More Muslim-Americans involved in violent extremism in 2015 than any year since 9/11

by Tobin Perry |

(Reuters)Tashfeen Malik, (L), and Syed Farook are pictured passing through Chicago's O'Hare International Airport in this July 27, 2014 handout photo obtained by Reuters December 8, 2015. U.S.-born Farook, 28, and his spouse, Malik, a native of Pakistan who lived in Saudi Arabia for more than 20 years, died in a shootout with police hours after a December 2, 2015 attack on a holiday party at the Inland Regional Center social services agency in San Bernardino, Calif.

CHAPEL HILL, N.C. (Christian Examiner)—More Muslim-Americans were involved in violent extremism in 2015 than any other year since 9/11, says a University of North Carolina sociology professor.

"Even the numbers of disrupted plots remain much lower than the public debate would lead us to believe. And yet it remains the focus of so much of the security discourse in American politics."
- Charles Kurzman

In his report, "Muslim American Involvement with Violent Extremism" Charles Kurzman asserts that 81 Muslim-Americans were associated with violent extremism in 2015—more than double the total of 2014. The total number of Muslim-Americans involved in violent extremism since 9/11 is 344, an average of 26 per year.

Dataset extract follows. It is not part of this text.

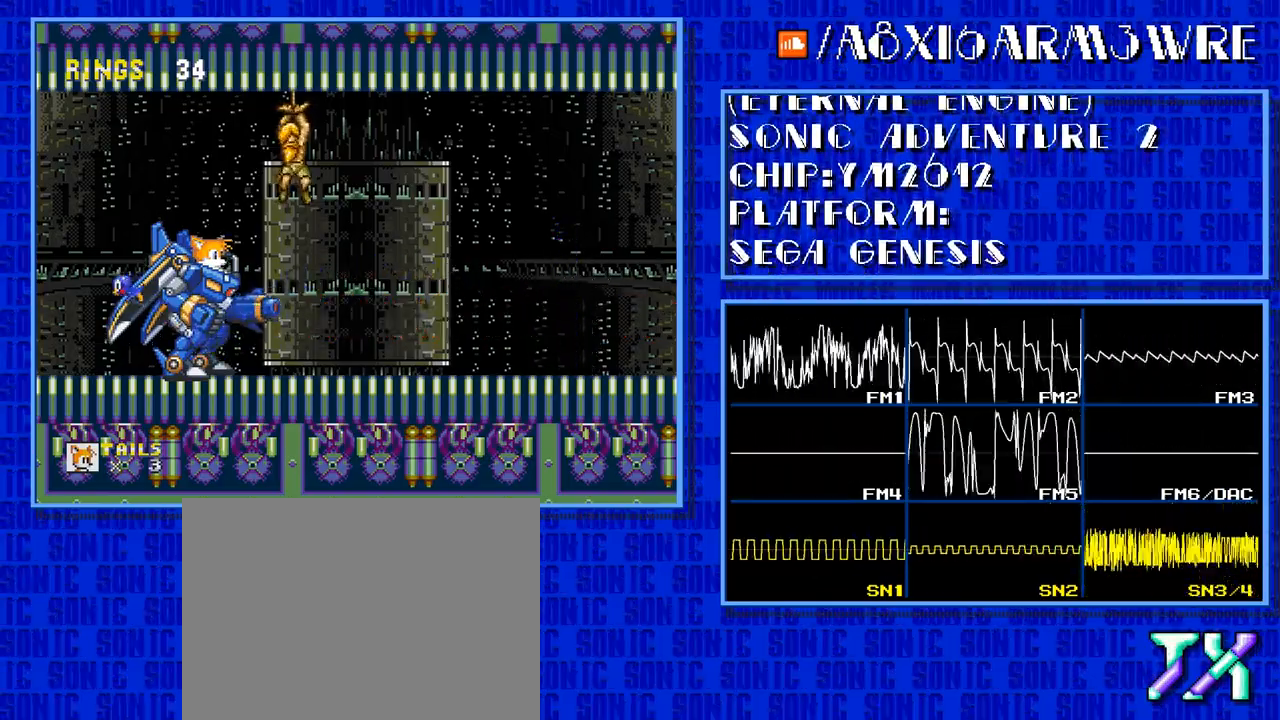
{"buttons": ["DPAD_RIGHT"], "events": [[500, "DPAD_RIGHT", "down"]]}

The report, released earlier this week, is the seventh annual report released by Kurzman.

Despite the increase in Muslim-American involvement in terrorism during 2015, Kurzman told Religion News Service that the threat posed by Muslim extremism has been "exaggerated."

"The demonization of Muslim-Americans in some American social and political spheres has created a hostile climate far out of scale with the actual number of Muslim-Americans involved in violence," Kurzman told RNS.

To put the statistics in perspective, Kurzman said more than 220,000 Americans have been murdered since 9/11. Only 134 of those people were murdered during mass shootings. He noted that last year's 19 fatalities related to Islamic extremism in the United States were perpetrated by three people.

"Even the numbers of disrupted plots remain much lower than the public debate would lead us to believe," Kurzman said. "And yet it remains the focus of so much of the security discourse in American politics."

Three quarters of the 81 Americans associated with Islamic extremism in 2015 were arrested or identified in the first half of the year.

The report also stated that 41 Muslim-Americans have traveled to Syria since 2011 to join the work of the Islamic State. Twenty of those Americans have died, 16 are still in Syria and five were arrested upon their return to the United States. A total of 16 of these 41 Muslims traveled to Syria in 2014. Only two did so in 2015. The report also said that 23 Muslim-Americans were arrested in 2015 for allegedly planning to travel to Syria. Only 13 were arrested for that the previous year.

Kurzman says he used social media postings, media reports and court records to determine those numbers.